Below are records. Find each line in them that holds the word "linecap" and copy it.

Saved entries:
- - - -
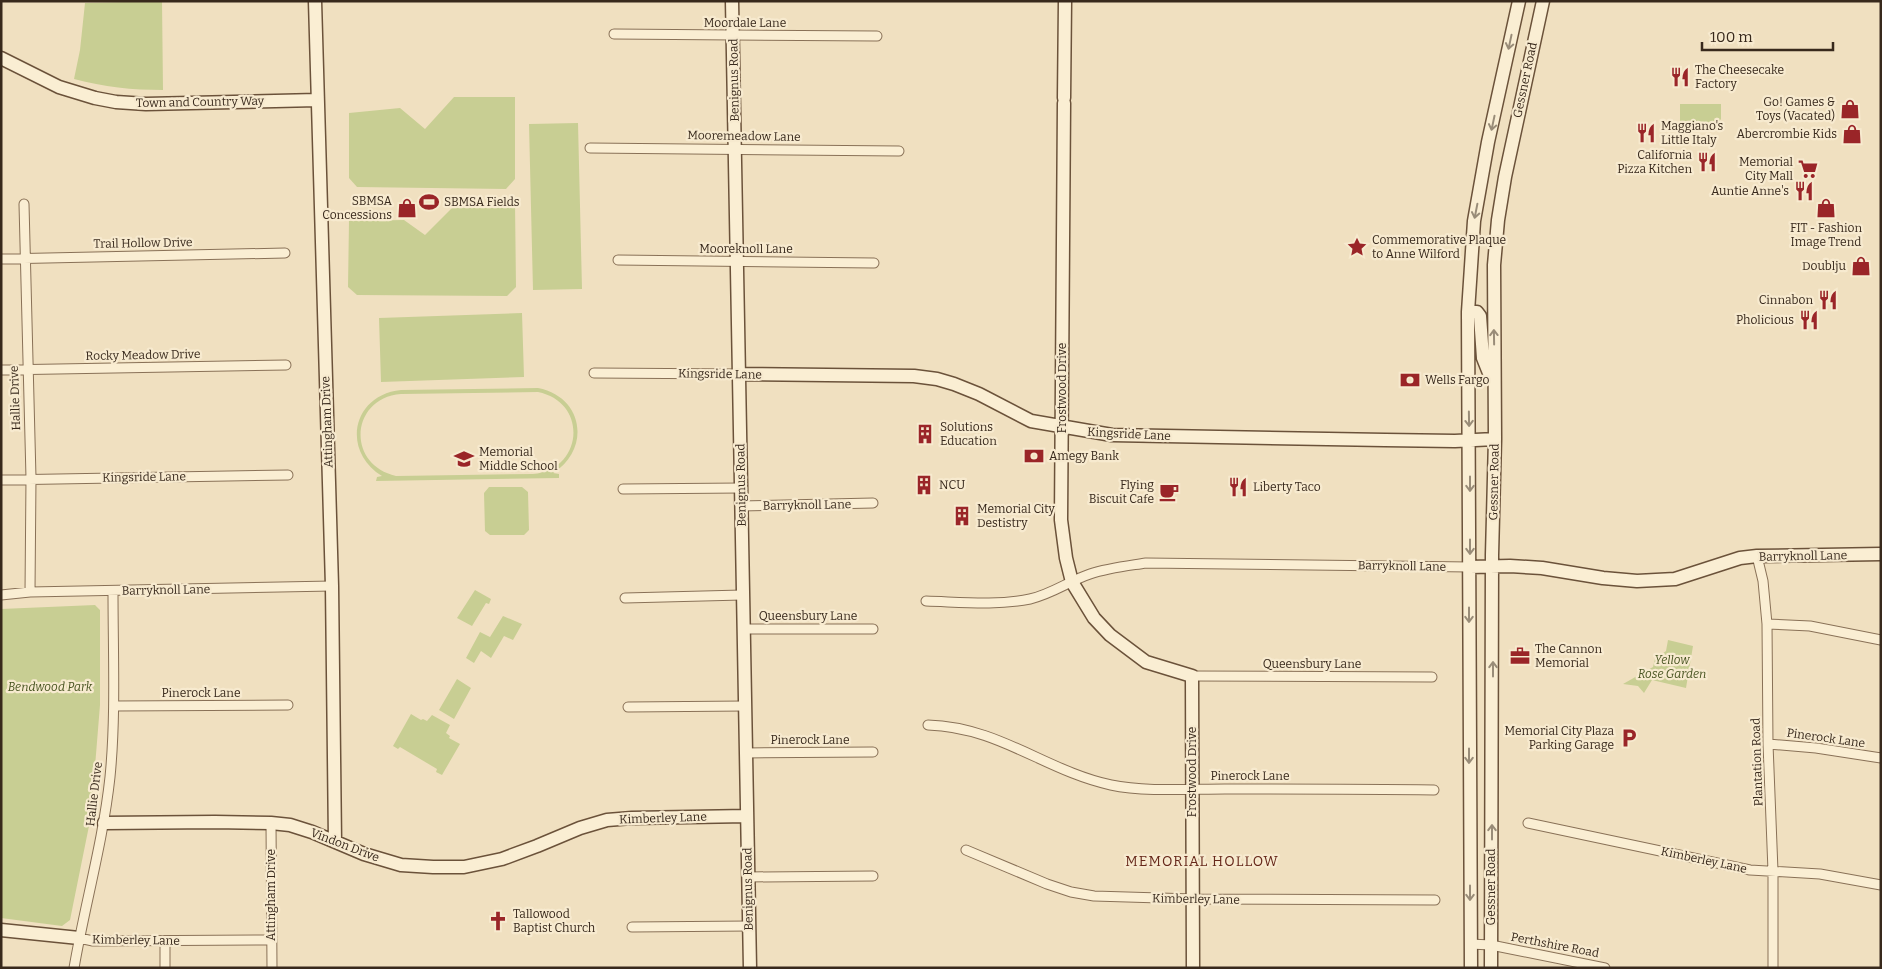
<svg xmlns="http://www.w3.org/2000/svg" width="1882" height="969" viewBox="0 0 1882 969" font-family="Bitter,serif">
	<rect width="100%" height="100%" fill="#f0e0c0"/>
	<path fill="#c8ce93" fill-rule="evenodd" d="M 162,1 L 163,90 C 132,90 104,87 74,79 L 80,50 L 85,3 Z
		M 454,97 L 515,97 L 515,179 L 506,189 L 357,187 L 349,178 L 349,113 L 400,108 L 425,129 Z
		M 1680,104 L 1721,104 L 1721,119 L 1716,125 L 1715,129 L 1680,130 Z
		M 578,123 L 582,289 L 533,290 L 529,124 Z
		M 456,204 L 515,204 L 516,287 L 507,296 L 357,295 L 348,287 L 349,221 L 404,220 L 425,235 Z
		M 522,313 L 524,377 L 381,382 L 379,318 Z
		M 538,388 C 584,397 591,449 553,473 L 559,474 L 559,478 L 376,481 L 377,477 L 382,476 C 341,451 352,395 401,390 ZM 538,392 C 588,402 584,469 533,474 L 396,476 C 346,465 350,398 401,394 Z
		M 489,487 L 522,487 L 528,492 L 529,530 L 524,535 L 490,535 L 485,531 L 484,493 Z
		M 475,590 L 491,599 L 489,604 L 486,603 L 472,626 L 457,618 Z
		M 95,605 L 100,610 L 100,705 L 91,816 L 70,920 L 62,926 L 1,918 L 1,609 Z
		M 503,616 L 522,624 L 513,640 L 504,636 L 491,658 L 481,651 L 474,663 L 466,658 L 480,632 L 490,637 Z
		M 1668,640 L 1693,646 L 1686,688 L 1652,680 L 1644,693 L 1638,686 L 1623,684 L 1653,667 L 1655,659 L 1666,651 Z
		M 457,679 L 471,688 L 454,719 L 439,710 Z
		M 411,714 L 421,720 L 423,719 L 427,721 L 432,715 L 450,725 L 446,733 L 450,736 L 449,738 L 460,744 L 442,775 L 436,772 L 437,769 L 400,747 L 398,749 L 393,746 Z"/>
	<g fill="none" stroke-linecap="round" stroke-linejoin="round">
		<defs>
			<path id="street" d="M 614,34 L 877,36
				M 590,148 L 899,151
				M 24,204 L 31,478 L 30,592
				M 1,259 L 285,253
				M 618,260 L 874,263
				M 1,370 L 286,365
				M 594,373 L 739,374
				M 1,480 L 288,475
				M 623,489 L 741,488
				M 741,506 L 873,503
				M 1757,556 L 1763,581 L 1767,624 L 1768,744 L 1773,871 L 1773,968
				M 1,595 L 30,592 L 332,586
				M 625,598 L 742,595
				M 926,601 C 960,602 996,606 1030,599 C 1052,594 1069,581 1090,574 C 1108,568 1127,566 1146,563 L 1470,567
				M 1767,624 L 1810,626 L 1881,640
				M 743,629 L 873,629
				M 1192,676 L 1432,677
				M 114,706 L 288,705
				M 628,707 L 745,706
				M 928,725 C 999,727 1046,771 1111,785 C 1143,792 1191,789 1225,789 C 1294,789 1364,789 1434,790
				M 1768,744 L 1816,748 L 1881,758
				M 746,753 L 873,752
				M 271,823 L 272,968
				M 1528,823 L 1750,870 L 1820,874 L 1881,885
				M 966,850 L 1047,884 L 1071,892 L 1094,896 L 1193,899 L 1435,900
				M 748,877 L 873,876
				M 632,927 L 749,926
				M 79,938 L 93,941 L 272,940
				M 165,941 L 165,968
				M 1470,944 L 1491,945 L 1605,968
				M 74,968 C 85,904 103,842 110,777 C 116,716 113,653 113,591"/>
			<path id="secondary" d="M 315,1 L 332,586 L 335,842
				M 732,1 L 750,968
				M 1,58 L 59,87 L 95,98 L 116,102 L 146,104 L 317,100
				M 1064,98 L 1065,1
				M 1064,103 L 1061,520 L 1066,558 L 1072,582 L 1094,618 L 1110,635 L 1146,662 L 1192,676 L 1193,968
				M 1468,312 L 1477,312 L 1480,316 L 1483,358 L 1491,378
				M 739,374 L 914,376 L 937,379 L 954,384 L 979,394 L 1031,421 L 1112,435 L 1385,440 L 1455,441 L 1495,439
				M 1470,567 L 1510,566 L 1542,568 L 1603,578 L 1637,581 L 1675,579 L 1740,558 L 1757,556 L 1881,554
				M 104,823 L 215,822 L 271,823 L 290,825 L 312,832 L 364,854 L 401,865 L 433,867 L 464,867 L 502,859 L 537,846 L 580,828 L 607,820 L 632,818 L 747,816
				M 1,930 L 79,938
				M 1471,968 L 1468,312 L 1474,221 L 1488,142 L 1519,1
				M 1491,968 L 1492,555 L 1495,439 L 1494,265 L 1498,220 L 1505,177 L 1543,1"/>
		</defs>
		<use href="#street" stroke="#897157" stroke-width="11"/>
		<use href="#secondary" stroke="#6b523a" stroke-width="15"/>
		<use href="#street" stroke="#faeed3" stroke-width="9"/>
		<use href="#secondary" stroke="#faeed3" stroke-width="12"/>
	</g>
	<defs><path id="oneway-shaft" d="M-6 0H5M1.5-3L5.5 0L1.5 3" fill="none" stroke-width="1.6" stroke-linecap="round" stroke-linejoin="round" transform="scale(1.25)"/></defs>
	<g stroke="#998c78">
		<use href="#oneway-shaft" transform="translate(1510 42) rotate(102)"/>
		<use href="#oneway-shaft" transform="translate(1493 123) rotate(102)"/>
		<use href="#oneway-shaft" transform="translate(1476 211) rotate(101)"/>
		<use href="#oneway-shaft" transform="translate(1494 337) rotate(-91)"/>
		<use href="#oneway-shaft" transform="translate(1469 419) rotate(89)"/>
		<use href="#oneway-shaft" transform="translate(1470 484) rotate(90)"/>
		<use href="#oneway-shaft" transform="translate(1470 547) rotate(90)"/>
		<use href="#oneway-shaft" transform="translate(1469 615) rotate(90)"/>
		<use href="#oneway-shaft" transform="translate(1493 669) rotate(-90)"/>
		<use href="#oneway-shaft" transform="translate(1469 756) rotate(90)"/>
		<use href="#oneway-shaft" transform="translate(1492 832) rotate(-90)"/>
		<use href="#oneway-shaft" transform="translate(1470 893) rotate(90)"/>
	</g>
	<defs>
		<symbol id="restaurant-bare" viewBox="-9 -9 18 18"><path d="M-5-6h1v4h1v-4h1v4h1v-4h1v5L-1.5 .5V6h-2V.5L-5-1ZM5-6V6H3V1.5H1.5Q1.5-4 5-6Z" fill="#9a2528" stroke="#f7eacf" stroke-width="2.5" paint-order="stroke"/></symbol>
		<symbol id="shop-bare" viewBox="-9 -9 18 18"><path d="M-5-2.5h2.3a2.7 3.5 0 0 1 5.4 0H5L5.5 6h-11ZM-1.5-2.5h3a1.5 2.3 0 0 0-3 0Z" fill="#9a2528" stroke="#f7eacf" stroke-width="2.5" paint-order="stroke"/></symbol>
		<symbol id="supermarket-bare" viewBox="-9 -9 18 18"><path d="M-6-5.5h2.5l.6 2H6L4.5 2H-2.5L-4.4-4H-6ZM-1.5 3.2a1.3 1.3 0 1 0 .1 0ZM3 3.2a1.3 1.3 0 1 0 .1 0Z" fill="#9a2528" stroke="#f7eacf" stroke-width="2.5" paint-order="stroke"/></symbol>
		<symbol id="stadium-bare" viewBox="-9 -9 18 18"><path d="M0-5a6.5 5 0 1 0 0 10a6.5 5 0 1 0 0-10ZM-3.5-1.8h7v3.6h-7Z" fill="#9a2528" stroke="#f7eacf" stroke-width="2.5" paint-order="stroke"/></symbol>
		<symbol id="sight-bare" viewBox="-9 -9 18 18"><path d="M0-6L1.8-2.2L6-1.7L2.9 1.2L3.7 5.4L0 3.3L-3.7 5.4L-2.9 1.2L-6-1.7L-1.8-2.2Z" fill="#9a2528" stroke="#f7eacf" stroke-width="2.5" paint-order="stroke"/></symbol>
		<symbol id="bank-bare" viewBox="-9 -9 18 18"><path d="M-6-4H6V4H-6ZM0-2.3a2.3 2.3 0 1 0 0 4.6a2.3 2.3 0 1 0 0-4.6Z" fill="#9a2528" stroke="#f7eacf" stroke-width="2.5" paint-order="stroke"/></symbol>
		<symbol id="building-bare" viewBox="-9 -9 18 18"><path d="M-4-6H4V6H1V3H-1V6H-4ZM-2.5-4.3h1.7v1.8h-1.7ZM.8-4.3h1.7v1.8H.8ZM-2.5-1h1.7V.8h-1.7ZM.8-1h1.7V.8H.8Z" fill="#9a2528" stroke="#f7eacf" stroke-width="2.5" paint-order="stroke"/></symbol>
		<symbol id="school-bare" viewBox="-9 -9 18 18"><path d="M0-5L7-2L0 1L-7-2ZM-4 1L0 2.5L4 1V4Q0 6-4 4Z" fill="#9a2528" stroke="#f7eacf" stroke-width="2.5" paint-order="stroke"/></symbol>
		<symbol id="cafe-bare" viewBox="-9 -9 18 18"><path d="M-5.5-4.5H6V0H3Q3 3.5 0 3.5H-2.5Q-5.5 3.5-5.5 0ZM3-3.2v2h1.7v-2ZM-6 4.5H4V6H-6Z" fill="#9a2528" stroke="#f7eacf" stroke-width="2.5" paint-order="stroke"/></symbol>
		<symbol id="office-bare" viewBox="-9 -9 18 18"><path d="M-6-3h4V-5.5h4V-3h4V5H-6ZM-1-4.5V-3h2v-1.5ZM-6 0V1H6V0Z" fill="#9a2528" stroke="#f7eacf" stroke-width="2.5" paint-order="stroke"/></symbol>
		<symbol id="parking-bare" viewBox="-9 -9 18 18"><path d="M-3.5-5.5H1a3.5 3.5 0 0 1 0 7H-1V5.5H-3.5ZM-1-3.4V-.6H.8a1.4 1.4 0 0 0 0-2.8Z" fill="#9a2528" stroke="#f7eacf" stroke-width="2.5" paint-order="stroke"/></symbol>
		<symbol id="church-bare" viewBox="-9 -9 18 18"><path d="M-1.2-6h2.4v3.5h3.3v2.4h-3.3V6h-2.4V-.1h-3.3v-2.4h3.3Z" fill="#9a2528" stroke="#f7eacf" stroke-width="2.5" paint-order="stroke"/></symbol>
	</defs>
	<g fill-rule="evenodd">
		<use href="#restaurant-bare" x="1666" y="63" width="28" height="28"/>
		<use href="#shop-bare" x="1836" y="95" width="28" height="28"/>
		<use href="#restaurant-bare" x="1632" y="119" width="28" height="28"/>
		<use href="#shop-bare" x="1838" y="120" width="28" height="28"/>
		<use href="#restaurant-bare" x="1693" y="148" width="28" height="28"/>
		<use href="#supermarket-bare" x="1794" y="155" width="28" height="28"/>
		<use href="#restaurant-bare" x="1790" y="177" width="28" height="28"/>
		<use href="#stadium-bare" x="415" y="188" width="28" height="28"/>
		<use href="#shop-bare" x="393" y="194" width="28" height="28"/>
		<use href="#shop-bare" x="1812" y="194" width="28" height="28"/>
		<use href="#sight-bare" x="1343" y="233" width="28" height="28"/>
		<use href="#shop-bare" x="1847" y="252" width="28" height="28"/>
		<use href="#restaurant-bare" x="1814" y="286" width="28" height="28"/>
		<use href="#restaurant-bare" x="1795" y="306" width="28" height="28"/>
		<use href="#bank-bare" x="1396" y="366" width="28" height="28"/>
		<use href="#building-bare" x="911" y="420" width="28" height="28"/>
		<use href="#bank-bare" x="1020" y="442" width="28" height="28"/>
		<use href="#school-bare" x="450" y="445" width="28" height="28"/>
		<use href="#building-bare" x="910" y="471" width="28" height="28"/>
		<use href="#restaurant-bare" x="1224" y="473" width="28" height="28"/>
		<use href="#cafe-bare" x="1155" y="478" width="28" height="28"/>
		<use href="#building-bare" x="948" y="502" width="28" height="28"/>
		<use href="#office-bare" x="1506" y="642" width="28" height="28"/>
		<use href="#parking-bare" x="1615" y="724" width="28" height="28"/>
		<use href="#church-bare" x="484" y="907" width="28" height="28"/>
	</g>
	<g text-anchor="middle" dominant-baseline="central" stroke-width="4.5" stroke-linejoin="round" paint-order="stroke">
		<g font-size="12" fill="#38291c" stroke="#f7eacf">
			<text x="745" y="23">Moordale Lane</text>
			<text transform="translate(734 80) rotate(-91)">Benignus Road</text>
			<text transform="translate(1525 80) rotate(-78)">Gessner Road</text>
			<text transform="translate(200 102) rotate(-1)">Town and Country Way</text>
			<text transform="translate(744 136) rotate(1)">Mooremeadow Lane</text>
			<text transform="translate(143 243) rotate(-1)">Trail Hollow Drive</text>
			<text x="746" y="249">Mooreknoll Lane</text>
			<text transform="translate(143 355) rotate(-1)">Rocky Meadow Drive</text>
			<text transform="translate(720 374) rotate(1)">Kingsride Lane</text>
			<text transform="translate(1062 388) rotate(-90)">Frostwood Drive</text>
			<text transform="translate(15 398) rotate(-92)">Hallie Drive</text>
			<text transform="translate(327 422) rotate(-92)">Attingham Drive</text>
			<text transform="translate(1129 434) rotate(3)">Kingsride Lane</text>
			<text transform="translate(144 477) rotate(-1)">Kingsride Lane</text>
			<text transform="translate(1494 482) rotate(-89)">Gessner Road</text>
			<text transform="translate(741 485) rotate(-91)">Benignus Road</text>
			<text transform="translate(807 505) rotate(-1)">Barryknoll Lane</text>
			<text transform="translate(1803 556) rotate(-1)">Barryknoll Lane</text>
			<text transform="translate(1402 566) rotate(1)">Barryknoll Lane</text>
			<text transform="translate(166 590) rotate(-1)">Barryknoll Lane</text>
			<text x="808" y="616">Queensbury Lane</text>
			<text x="1312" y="664">Queensbury Lane</text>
			<text x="201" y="693">Pinerock Lane</text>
			<text transform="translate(1826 738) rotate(8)">Pinerock Lane</text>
			<text x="810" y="740">Pinerock Lane</text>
			<text transform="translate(1757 762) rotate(-92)">Plantation Road</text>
			<text transform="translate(1192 772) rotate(-90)">Frostwood Drive</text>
			<text x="1250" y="776">Pinerock Lane</text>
			<text transform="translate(94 794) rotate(-83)">Hallie Drive</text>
			<text transform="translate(663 818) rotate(-2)">Kimberley Lane</text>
			<text transform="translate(345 845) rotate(21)">Vindon Drive</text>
			<text transform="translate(1704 860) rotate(12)">Kimberley Lane</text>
			<text transform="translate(1491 887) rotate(-90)">Gessner Road</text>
			<text transform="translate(748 889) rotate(-91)">Benignus Road</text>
			<text transform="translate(271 895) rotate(-90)">Attingham Drive</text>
			<text transform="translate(1196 899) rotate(1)">Kimberley Lane</text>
			<text transform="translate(136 940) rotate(1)">Kimberley Lane</text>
			<text transform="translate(1555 945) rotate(11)">Perthshire Road</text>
		</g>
		<g font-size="12" fill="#38291c" stroke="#f7eacf" text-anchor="start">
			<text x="1695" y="70">The Cheesecake<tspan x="1695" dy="14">Factory</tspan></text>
			<text x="1835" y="102" text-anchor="end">Go! Games &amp;<tspan x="1835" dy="14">Toys (Vacated)</tspan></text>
			<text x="1661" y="126">Maggiano's<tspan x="1661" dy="14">Little Italy</tspan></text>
			<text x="1837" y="134" text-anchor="end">Abercrombie Kids</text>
			<text x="1692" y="155" text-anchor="end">California<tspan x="1692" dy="14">Pizza Kitchen</tspan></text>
			<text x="1793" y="162" text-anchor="end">Memorial<tspan x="1793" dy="14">City Mall</tspan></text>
			<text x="1789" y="191" text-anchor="end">Auntie Anne's</text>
			<text x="392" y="201" text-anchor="end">SBMSA<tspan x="392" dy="14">Concessions</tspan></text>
			<text x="444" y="202">SBMSA Fields</text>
			<text x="1826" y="228" text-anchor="middle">FIT - Fashion<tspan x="1826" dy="14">Image Trend</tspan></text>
			<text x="1372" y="240">Commemorative Plaque<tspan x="1372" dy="14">to Anne Wilford</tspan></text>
			<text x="1846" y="266" text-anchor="end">Doublju</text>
			<text x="1813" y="300" text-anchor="end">Cinnabon</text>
			<text x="1794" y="320" text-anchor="end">Pholicious</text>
			<text x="1425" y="380">Wells Fargo</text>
			<text x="940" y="427">Solutions<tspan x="940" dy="14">Education</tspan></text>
			<text x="479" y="452">Memorial<tspan x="479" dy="14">Middle School</tspan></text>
			<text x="1049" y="456">Amegy Bank</text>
			<text x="939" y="485">NCU</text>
			<text x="1154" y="485" text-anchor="end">Flying<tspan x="1154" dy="14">Biscuit Cafe</tspan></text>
			<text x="1253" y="487">Liberty Taco</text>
			<text x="977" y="509">Memorial City<tspan x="977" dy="14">Destistry</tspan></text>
			<text x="1535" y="649">The Cannon<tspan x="1535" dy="14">Memorial</tspan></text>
			<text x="1614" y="731" text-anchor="end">Memorial City Plaza<tspan x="1614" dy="14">Parking Garage</tspan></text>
			<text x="513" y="914">Tallowood<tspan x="513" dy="14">Baptist Church</tspan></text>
		</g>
		<g font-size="12" font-style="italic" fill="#495522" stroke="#f7eacf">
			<text x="1672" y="660">Yellow<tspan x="1672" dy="14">Rose Garden</tspan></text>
			<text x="50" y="687">Bendwood Park</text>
		</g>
		<g font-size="14" letter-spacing="1" fill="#66281a" stroke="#f7eacf">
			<text x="1202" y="861">MEMORIAL HOLLOW</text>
		</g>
	</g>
	<rect width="1882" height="969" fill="none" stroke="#38291c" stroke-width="5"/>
	<path d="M1702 42v8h131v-8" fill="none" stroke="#38291c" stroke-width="2.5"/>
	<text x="1710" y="42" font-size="15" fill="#38291c" stroke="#f7eacf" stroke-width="4" paint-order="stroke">100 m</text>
</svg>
- - - -
### [TASK ANSWER]
	<g fill="none" stroke-linecap="round" stroke-linejoin="round">
	<defs><path id="oneway-shaft" d="M-6 0H5M1.5-3L5.5 0L1.5 3" fill="none" stroke-width="1.6" stroke-linecap="round" stroke-linejoin="round" transform="scale(1.25)"/></defs>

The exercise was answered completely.